Yaklaşık 15 yıl önce de Kazakistan Devlet Başkanı Nursultan Nazarbayev, nükleer silahların Kazakistan’daki yerinden sökülüp Rusya’ya taşınmasını ve elindeki geliştirilmiş 600 kg. uranyumu ABD’ye satmayı, ülkesinin sınırlarının garanti edilmesi şartıyla kabul ettiğini açıklamıştı! Anlaşmadan sonra nükleer silahlar sökülüp Rusya’ya taşınmış ve 600 kg. zenginleştirilmiş uranyum, ABD’ye satılmıştı... Dönemin ABD Başkanı Clinton, 20 nükleer bomba yapılabilecek 600 kilo uranyumun, 1400 çelik varile yerleştirilip üç S-5 uçağı ile ABD Hava Kuvvetleri’nin Dovere’deki üssüne nakledilmesi, oradan da Tennese’deki “Oyk-Ridc” nükleer tesislerine taşınması operasyonundan sonra “Dünya, nükleer silah yayılması ve nükleer terörizm tehlikesinden kurtuldu” demişti! “Sapfir” adı verilen bu operasyona bizzat Başkan Yardımcısı Al Gore nezaret etmişti?
***
Clinton “nükleer terörizm” den değil, aslında Türk Birliği tehlikesinden bahsediyordu.

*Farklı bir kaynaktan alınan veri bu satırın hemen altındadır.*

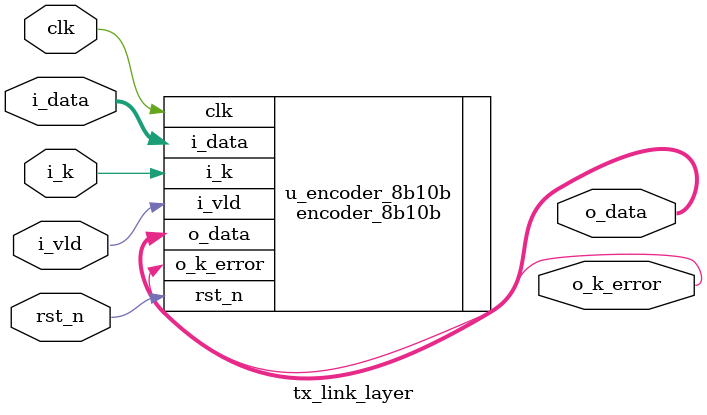
<source format=v>
`include "encoder_8b10b.v"

module tx_link_layer(
    input wire clk,
    input wire rst_n,
    input wire [7:0] i_data,
    input wire i_vld,
    input wire i_k,
    output reg [9:0] o_data,
    output reg o_k_error
);

encoder_8b10b u_encoder_8b10b(
    .clk(clk),
    .rst_n(rst_n),
    .i_data(i_data),
    .i_vld(i_vld),
    .i_k(i_k),
    .o_data(o_data),
    .o_k_error(o_k_error)
);
endmodule

</source>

Çünkü “ABD için, Türk Birliği nükleer silahlardan da tehlikelidir.”
Bu ifadeyi, 1960’lı yıllarda Türk subayı Atıf Erçıkan, NATO gizli belgelerinde yakalamıştı.
Ya nükleer silahlara sahip bir Türk Birliği olsaydı ne olurdu?
Abdullah Gül, bu imza yüzünden belki sağlığında yargılanmayacak ama tarihe Türkiye’yi küçülten, küçük düşüren bir Cumhurbaşkanı olarak geçecek!
Gelecek nesiller bu imzadan utanacaktır!
Hırsızın mahremiyetini savunmak Diyanet’e mi düştü?
Diyanet İşleri Başkanlığı’ndan yapılan açıklamada, güzel ahlakı tamamlamak üzere gönderilen bir peygamberin ümmetinde bulunması gereken vazgeçilmez hasletlerden birinin ahlaki ölçülere sadakat göstermek olduğu belirtilerek, “Mahremiyetin ihlali; insaf, vicdan ve adalet ölçülerinin gözardı edilmesi; her ne suretle olursa olsun, yalana, iftiraya ve tecessüse başvurulması, dinin yüksek değerlerinin hafife alınması, hangi sebeple olursa olsun helal-haram sınırlarının yok sayılması ve kul hakkı bilincinin zaafa uğratılması, bu sadakatle asla bağdaşmaz” denildi!
Güzel de devleti yönetenlerin alenen hırsızlık yapması ve yargının da elini kolunu bağlaması halinde ne yapılacaktır?
Ve gerçekte İslam’ın hırsızlık konusundaki fetvası nedir?
Kur’an’da hırsızlara ne yapılacağına dair ayetler var ama ben sadece o ayetlerin yansıması olan bir hadisi hatırlatayım:
“Hırsızlık yapan kızım Fatma da olsa yine elini keserdim...”
Hırsızın mahremiyetini savunmak Diyanet İşleri Başkanlığı adına yapılacak bir açıklama değildir!